This article also appears at https://www.linkedin.com/pulse/problem-solid-state-storage-suggested-solution-martin-houston so if you are on linked-in you can choose to comment there instead..
There are several computers inside an Ocado Warehouse robot, each controlling some aspect of the operation. The single ARM CPU Linux based computer within each robot I was working on had two jobs, one to manage the in situ upgrading and if needed downgrading (change back-out) for the firmware on the other control computers. This was only occasionally used so the relatively meagre performance of the hardware was not an issue. The other role was considerably more demanding. That of collecting all the low level debug information logs from the rest of the robot and delivering them for analysis when uploaded every time the robot docked for battery charging. While working out on the warehouse grid the robots were controlled by WiFi signals but there was not enough bandwidth available to send back a fire-hose of detailed status & debug information in real time. While the robots were under active development the volume of debug data grew and grew and the only place to put it until it could be uploaded was the micro SD card inside the control computer board. This micro SD card had a maximum write speed of about 10MB/s. Having spent several months looking after hundreds of computers behaving in this way I have a new respect for the reliability and longevity of standard consumer grade microSD cards but nothing was going to change the fact that they were too slow for the job of handling a potentially limitless appetite for debug information from developers trying to nail illusive problems.
Writing the logs to memory was much, much faster than to SD card but the control computer had only been specified with 512MB of RAM, as it was never envisaged that such a large volume of data would need to be collected during robot development. I did some research and found that with the fallocate system call it is also possible to punch holes in a file at the beginning as well as the usual file truncation action of freeing blocks at the end. What you are left with is a ‘sparse’ file where sections that have nothing stored on disk read as full of nulls. I found that if you truncate the beginning of a log file the processes writing that file simply do not care. It is still possible to append and also to ‘tail’ the file to read back the most recent contents. The file can grow and grow to whatever the size limit is of the underlying file-system but only occupy a small amount of actual space. This discovery allowed me to collect logs into ram-disk instead of direct to the slow SD card. I used inotify system calls to watch a whole tree of log files being written alerting a process which collected all but the last few KB of each file and produced a compressed multiplexed version of all of them. The actions of compressing and multiplexing increased the effective write rate of the SD card enough to cope with much higher rates of logging activity, in effect kicking the can far enough down the road that the developers could have what logging they liked. The way SD cards work is that if 4MB of data is all written at once in a single file stream the write is much more efficient as that is the size of the erase block in the SD technology. I thought I had a prefect solution! However when fully stress tested I found it was missing one component, and one that would be non trivial to write.

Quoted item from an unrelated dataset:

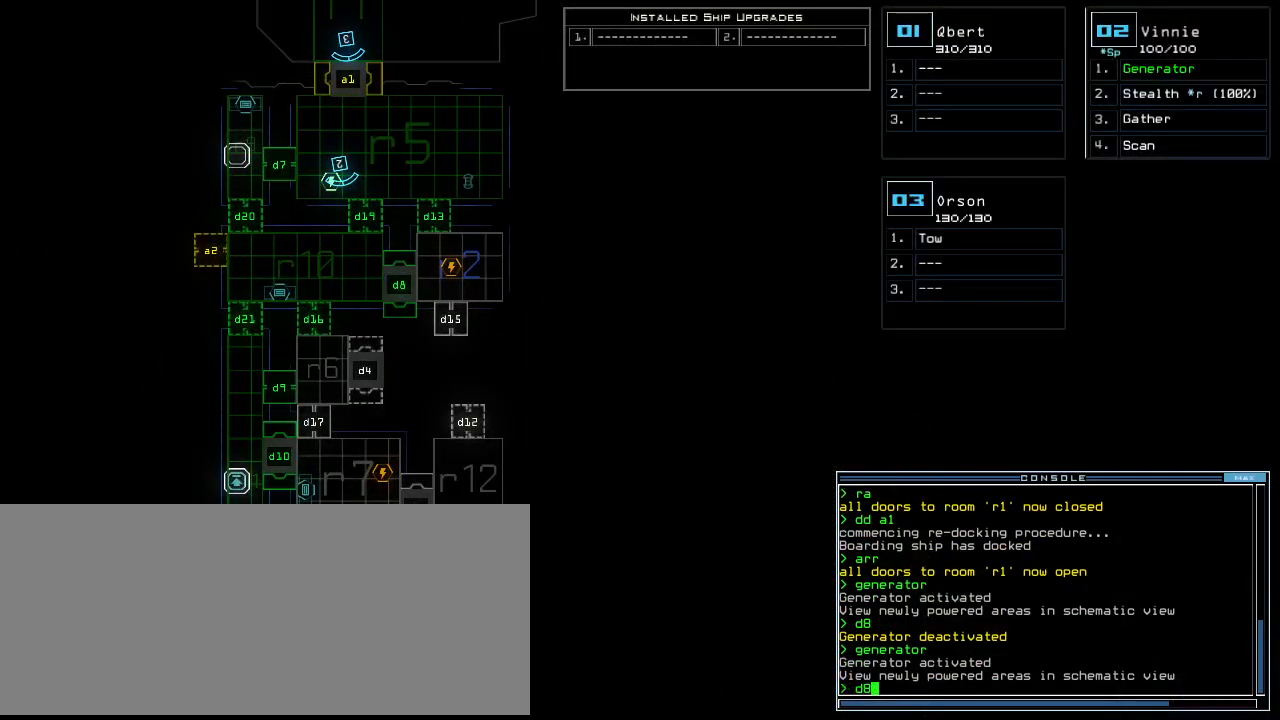
{"keys": ["return"], "events": [[460, "return", "down"]]}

I was able to run tests with simulated log data writing into the ram-disk that eventually overran the ability of the inotify driven background process to catch up. It took many minutes but slowly the ram-disk would fill up completely forcing the writing of log-file data to fail – implying missing, possibly vital, log information. What would be nice, I thought, was if the system calls writing data to a file-system that was in danger of getting full could be slowed in some way, just by a few microseconds, that would give the background process time to catch up.
An old mechanical hard disk would in a way do this. The furious search for free blocks would increase IO wait time so that writing blocks to a nearly full file-system would indeed take longer. However regressing back to mechanical disks is no solution as the forced head movements would also hamper processes that would be reading and consuming the data too!

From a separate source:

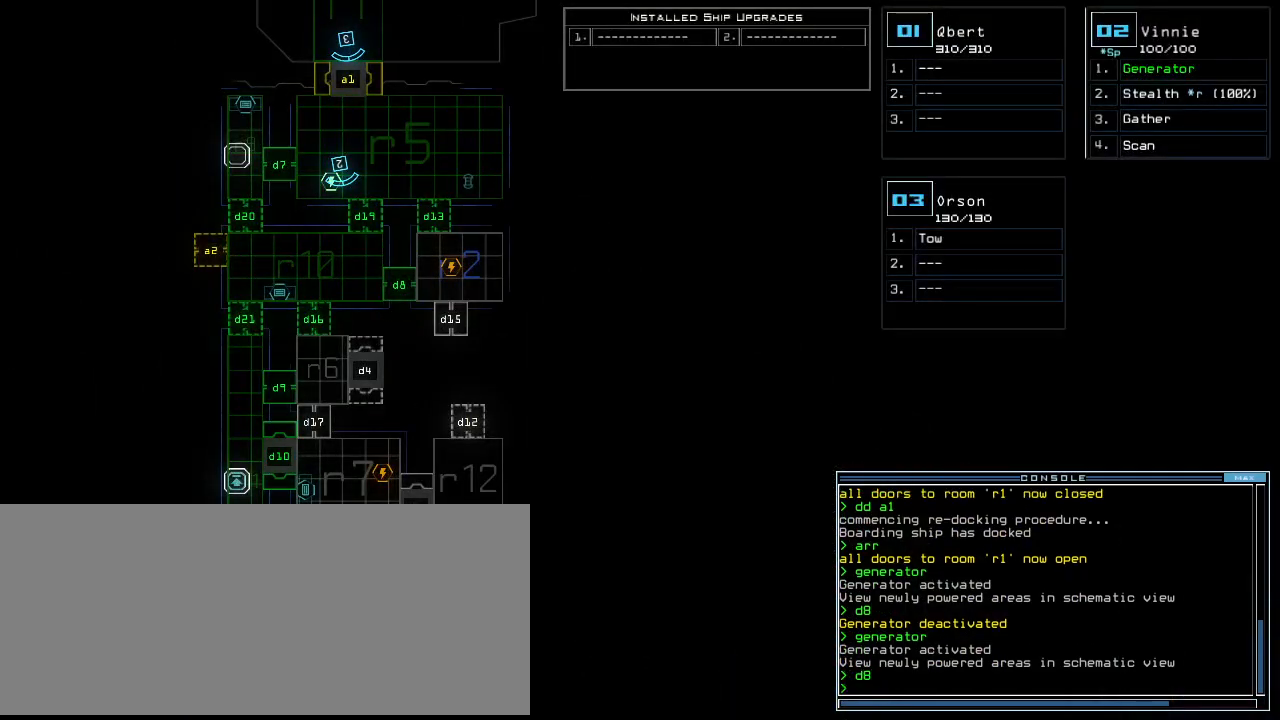
{"keys": ["down", "right"], "events": [[100, "return", "up"], [380, "2", "down"], [380, "down", "down"], [400, "right", "down"], [440, "2", "up"]]}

What the Linux kernel needs is some way to simulate the slowing effect of writes that a nearly full file-system has on processes wanting to make the situation worse, and in a gradually increasing severity, but no corresponding penalty to readers (and removers) of data. I knew this would solve my immediate problem and then realised that it would have highly beneficial effects for data storage in the Enterprise too. Having file-systems and filers which exhibited this behaviour would get an early warning on file systems filling up, but most importantly a way to delay the inevitable full file-system crisis. With fancy enough monitoring it would be possible to isolate the issue to a single “way too chatty” application. The rate of log writing just for that process could be slowed so that the team responsible would have time to sort out what is going wrong. The fallocate trick I had found for dealing with the robot logs would also come in handy here – if a log has been discovered that has been growing for months or even years (a failure to implement log rotation), then a fallocate punched hole could be used to archive or just dispose off all data too old to be interesting without having to disrupt the running process at all.
Even if the rate for a single process had to be slowed to effectively a full stop it is definitely “the lesser of two evils” than allowing the file-system it is writing to to fill up. That would more likely have collateral damage to other well behaved parts of the infrastructure that were using that portion of storage space responsibly. The normal panic mode thing that system admins have to do in such a situation, on filers which have that luxury, is to give that file-system more (expensive) storage. This is a costly way to “fix” the problem and it does nothing to address the reasons why that file-system got full in the first place.
This was several months ago now and at the time I did a search so see if any such feature already exists in the kernel but drew a blank. As I had seen enough email circulars of how Ocado was keen on maximising their IP I put forward a proposal to do this seemingly missing part of Linux kernel capability as a project. My request was turned down (even though it was the missing piece needed to solve the log collecting issue with the robots). I was told I was welcome to do the work “in my own time”. Now I no longer work there here is my chance to ask people 1. does this technology already exist or 2. anyone fancy giving me a hand in writing it?